This is a nice overview, however, the images seem to be for NMR imaging (NMRI) while the equations are for 1D NMR. As other posts comment the NMR only portion can be relatively simple, but it's usually used to characterize chemical samples by their resonances. Imaging is very different.
I'd note that for 3D NMRI the challenge of tomography (extracting the 3D data from a bunch of interfering resonant torus regions) is actually more difficult in practice (I haven't heard of ML/DL techniques, but I'd expect they are now used) though the concept of NMR (without imaging) is more physically interesting.
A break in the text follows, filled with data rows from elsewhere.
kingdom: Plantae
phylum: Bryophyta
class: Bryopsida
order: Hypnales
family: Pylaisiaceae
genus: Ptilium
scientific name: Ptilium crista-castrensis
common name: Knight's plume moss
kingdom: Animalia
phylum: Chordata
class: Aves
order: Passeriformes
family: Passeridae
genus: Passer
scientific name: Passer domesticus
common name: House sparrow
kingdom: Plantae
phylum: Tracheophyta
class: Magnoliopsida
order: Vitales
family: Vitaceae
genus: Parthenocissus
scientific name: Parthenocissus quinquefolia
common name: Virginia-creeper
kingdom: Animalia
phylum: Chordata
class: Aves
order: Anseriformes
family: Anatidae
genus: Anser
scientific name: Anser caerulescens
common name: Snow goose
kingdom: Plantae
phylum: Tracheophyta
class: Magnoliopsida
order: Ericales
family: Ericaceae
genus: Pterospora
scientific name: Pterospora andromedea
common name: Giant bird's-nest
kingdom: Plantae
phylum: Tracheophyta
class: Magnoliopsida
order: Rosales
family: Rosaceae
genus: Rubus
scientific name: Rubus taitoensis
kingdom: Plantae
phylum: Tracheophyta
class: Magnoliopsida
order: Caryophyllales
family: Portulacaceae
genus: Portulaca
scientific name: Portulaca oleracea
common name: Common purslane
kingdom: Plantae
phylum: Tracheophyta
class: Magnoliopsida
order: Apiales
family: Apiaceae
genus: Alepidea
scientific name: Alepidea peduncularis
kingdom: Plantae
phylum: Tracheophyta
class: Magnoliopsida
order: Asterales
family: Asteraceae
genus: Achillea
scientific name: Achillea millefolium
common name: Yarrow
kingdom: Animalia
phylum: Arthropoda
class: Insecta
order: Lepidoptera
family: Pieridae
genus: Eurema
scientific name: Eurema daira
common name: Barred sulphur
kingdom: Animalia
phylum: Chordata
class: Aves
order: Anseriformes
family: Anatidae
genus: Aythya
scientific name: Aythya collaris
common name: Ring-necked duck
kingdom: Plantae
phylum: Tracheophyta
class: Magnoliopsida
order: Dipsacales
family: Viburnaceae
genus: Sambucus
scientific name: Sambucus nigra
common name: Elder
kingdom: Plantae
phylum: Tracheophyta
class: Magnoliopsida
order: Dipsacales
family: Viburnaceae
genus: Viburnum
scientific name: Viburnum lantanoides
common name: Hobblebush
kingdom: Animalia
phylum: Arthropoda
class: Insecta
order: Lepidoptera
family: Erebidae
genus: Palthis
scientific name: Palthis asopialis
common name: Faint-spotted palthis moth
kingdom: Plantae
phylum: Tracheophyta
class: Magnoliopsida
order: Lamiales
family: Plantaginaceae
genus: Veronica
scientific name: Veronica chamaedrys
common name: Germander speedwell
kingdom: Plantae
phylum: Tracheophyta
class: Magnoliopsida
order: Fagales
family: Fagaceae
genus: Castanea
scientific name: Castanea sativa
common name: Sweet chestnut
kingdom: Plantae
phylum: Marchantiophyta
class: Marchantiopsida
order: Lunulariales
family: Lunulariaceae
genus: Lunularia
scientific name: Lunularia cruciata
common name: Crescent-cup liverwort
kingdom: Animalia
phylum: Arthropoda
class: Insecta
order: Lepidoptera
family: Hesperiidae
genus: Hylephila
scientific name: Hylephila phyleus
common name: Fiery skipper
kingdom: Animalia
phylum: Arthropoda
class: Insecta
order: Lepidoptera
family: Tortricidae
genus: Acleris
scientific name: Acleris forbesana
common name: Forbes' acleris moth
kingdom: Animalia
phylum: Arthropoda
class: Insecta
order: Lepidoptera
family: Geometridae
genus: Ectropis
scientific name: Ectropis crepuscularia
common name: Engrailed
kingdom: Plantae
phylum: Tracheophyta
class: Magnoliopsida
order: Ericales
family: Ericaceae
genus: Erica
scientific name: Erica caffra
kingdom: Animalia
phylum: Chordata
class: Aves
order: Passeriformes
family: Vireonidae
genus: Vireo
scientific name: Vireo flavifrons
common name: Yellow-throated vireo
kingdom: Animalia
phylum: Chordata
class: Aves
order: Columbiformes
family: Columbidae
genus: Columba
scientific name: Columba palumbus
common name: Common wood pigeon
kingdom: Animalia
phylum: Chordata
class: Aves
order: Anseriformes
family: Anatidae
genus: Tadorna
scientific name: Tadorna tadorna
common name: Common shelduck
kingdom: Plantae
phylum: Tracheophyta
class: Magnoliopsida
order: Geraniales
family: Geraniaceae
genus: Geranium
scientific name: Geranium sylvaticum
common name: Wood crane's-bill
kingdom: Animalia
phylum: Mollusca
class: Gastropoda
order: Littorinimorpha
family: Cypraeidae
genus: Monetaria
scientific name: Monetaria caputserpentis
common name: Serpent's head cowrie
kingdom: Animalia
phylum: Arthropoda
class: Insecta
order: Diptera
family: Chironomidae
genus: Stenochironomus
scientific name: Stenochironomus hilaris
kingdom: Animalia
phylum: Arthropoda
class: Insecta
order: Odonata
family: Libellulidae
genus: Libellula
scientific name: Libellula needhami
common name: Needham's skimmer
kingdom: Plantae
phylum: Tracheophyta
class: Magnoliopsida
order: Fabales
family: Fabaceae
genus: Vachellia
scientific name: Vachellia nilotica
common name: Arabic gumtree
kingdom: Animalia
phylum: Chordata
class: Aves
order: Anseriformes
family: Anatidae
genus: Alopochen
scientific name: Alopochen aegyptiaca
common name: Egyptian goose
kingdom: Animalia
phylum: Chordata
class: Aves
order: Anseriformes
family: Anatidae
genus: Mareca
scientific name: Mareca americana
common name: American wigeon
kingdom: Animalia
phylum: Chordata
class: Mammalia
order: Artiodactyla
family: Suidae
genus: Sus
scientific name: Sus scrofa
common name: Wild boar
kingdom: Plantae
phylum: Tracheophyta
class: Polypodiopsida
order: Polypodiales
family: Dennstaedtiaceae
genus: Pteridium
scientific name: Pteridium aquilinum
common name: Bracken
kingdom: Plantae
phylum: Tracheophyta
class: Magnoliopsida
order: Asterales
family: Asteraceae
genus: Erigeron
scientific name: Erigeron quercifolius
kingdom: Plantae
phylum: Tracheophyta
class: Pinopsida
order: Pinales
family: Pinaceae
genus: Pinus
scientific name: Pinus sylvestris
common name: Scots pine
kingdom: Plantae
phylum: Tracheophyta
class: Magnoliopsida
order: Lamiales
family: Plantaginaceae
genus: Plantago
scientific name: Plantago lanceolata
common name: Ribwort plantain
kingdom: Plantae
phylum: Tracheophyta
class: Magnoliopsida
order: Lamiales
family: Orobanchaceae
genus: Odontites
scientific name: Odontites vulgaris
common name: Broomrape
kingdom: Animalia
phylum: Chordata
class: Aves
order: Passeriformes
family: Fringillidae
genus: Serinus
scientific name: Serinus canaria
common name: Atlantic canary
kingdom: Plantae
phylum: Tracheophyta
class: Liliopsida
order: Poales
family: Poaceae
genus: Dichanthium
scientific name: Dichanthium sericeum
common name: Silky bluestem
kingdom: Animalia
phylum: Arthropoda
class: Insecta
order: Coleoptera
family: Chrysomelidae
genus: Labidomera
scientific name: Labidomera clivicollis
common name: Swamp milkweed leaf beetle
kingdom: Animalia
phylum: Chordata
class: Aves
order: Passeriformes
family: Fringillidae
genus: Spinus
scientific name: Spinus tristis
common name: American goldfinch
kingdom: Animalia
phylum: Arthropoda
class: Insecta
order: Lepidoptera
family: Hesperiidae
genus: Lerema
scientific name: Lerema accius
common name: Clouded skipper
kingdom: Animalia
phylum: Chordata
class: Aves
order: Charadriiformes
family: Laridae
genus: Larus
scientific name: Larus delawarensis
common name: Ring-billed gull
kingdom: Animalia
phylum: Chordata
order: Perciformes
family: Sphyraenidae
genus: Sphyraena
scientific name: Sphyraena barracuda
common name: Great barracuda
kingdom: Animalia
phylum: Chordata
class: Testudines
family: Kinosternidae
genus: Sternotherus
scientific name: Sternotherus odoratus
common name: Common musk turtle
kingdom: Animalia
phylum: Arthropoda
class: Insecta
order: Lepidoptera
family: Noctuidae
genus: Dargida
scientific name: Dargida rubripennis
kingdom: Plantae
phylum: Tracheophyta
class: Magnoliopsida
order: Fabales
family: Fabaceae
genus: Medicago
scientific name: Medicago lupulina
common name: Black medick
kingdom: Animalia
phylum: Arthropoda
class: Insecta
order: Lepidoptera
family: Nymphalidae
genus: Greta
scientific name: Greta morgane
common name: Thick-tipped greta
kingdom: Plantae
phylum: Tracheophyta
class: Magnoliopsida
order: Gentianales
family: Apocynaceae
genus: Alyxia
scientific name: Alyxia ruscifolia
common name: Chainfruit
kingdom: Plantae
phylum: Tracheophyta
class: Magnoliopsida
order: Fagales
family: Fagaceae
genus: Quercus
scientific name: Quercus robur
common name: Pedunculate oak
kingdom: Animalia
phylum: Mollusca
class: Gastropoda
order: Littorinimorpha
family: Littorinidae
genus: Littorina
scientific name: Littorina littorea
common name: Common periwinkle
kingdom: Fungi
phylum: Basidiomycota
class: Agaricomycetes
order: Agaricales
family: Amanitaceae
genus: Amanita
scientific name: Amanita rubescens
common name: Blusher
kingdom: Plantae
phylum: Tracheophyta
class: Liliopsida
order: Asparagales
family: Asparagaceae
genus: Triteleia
Furthermore, when chemistry is important the fitting algorithms to extract weak NMR signals overlapping strong signals is actually also moderately complex and over looked here for the sake of clarity and brevity.
The Fourier Transform in 2D or 3D is not really a much bigger deal, that's why I handled only the 1D one there in equations (I was too lazy to type in latex, I guess).
NMR spectroscopy is indeed quite different than NMR imaging, I might have something about that on the blog sometime, it would be an interesting topic...
I find how the Fourier Transform works so simply in multiple dimensions as long as you have cartesian sampling is where the transform starts to shine. Just apply along one dimension then the others and because it's a linear unitary operator they are incredibly robust and it makes no difference which order you apply them. Then you can combine them with other measurement types in higher dimensional measurements (e.g. a relaxation period) and still just mindlessly apply the Fourier Transform along the frequency dimensions (first since it's so robust) and get the desired result.
There isn't any difference in the Fourier analysis between spectroscopy and imaging. In imaging you're just encoding position as a frequency and if you enforce Cartesian sampling the analysis remains the same, including combining extra dimensions. Spectroscopy and flow imaging experiments can get pretty crazy with 5-6 encoding dimensions limited only by your patience and instrument drift over longer periods (weeks).
The differences between spectroscopy and MRI are primarily application driven and then because it is tricker to apply precise magnetic field gradient pulses vs precisely timing RF pulses. Combined with the fact people are a lot bigger, more impatient and more delicate than test tubes while imaging can also be far less quantitative drives the design of very different NMR/MRI pulse sequences. In imaging, the speed gains and human placed limits on gradient slew rates (Audio frequency dB/dt induces currents in neurons) often justify the trouble of non-Cartesian and/or incomplete sampling.
If you want a next step for MRI signal processing, look into multiple-coil reconstruction techniques and how they not only combine the spacial sensitivity profiles of the coils with gradient imaging, without knowing the actual sensitivity profiles a-priori. Pretty much every medical MRI machine uses multiple receive coils to reduce imaging times.
Note: My user name is proton gamma though I left the field mid-career to do sw development. (A far better career though not as exciting if you love physics like I do.)
(edits: grammar, probably still missed a few typos)
Of course there isn't any difference in the Fourier analysis, but there is a difference between spectroscopy and MRI, enough to warrant a different post on the blog. In the MRI case you have a human with macroscopic inhomogeneities, while in the spectroscopic case you are not interested in those macroscopic inhomogeneities, but in the local differences in molecules, that the active nuclei 'feel'. It's quite a difference in scale and also you have one human in the 'sample' in the case of MRI, but many molecules in case of spectroscopy :)
The software we had to run in O-Chem lab would take the raw files from the NMR machine, run the FFT on it, then integrate the results. I was able to "borrow" a copy of the software myself so I could run the analysis on my NMR specs outside of lab.
Could have just taken the FID data and computed it in Julia in five lines of code!! (but you might not get that fancy tool that makes your integration shoulders nice and even.) Still though bruker charges an arm and a leg for the postprocessing of 1ds
Topspin is free for academic users for a while now, so that has changed at some point.
And while it's certainly possible to process 1D NMR spectra with a bit of code, it's certainly more than 5 lines. There's stuff like removing the digital filter that is an implementation detail of Bruker spectrometers you have to deal with. The FFT is the smallest parts, you also need window functions and phasing to make something useful. And for 2D NMR you additionally need to handle the various methods of quadrature detection in the indirect dimension.
I'd note that for 3D NMRI the challenge of tomography (extracting the 3D data from a bunch of interfering resonant torus regions) is actually more difficult in practice (I haven't heard of ML/DL techniques, but I'd expect they are now used) though the concept of NMR (without imaging) is more physically interesting. Furthermore, when chemistry is important the fitting algorithms to extract weak NMR signals overlapping strong signals is actually also moderately complex and over looked here for the sake of clarity and brevity.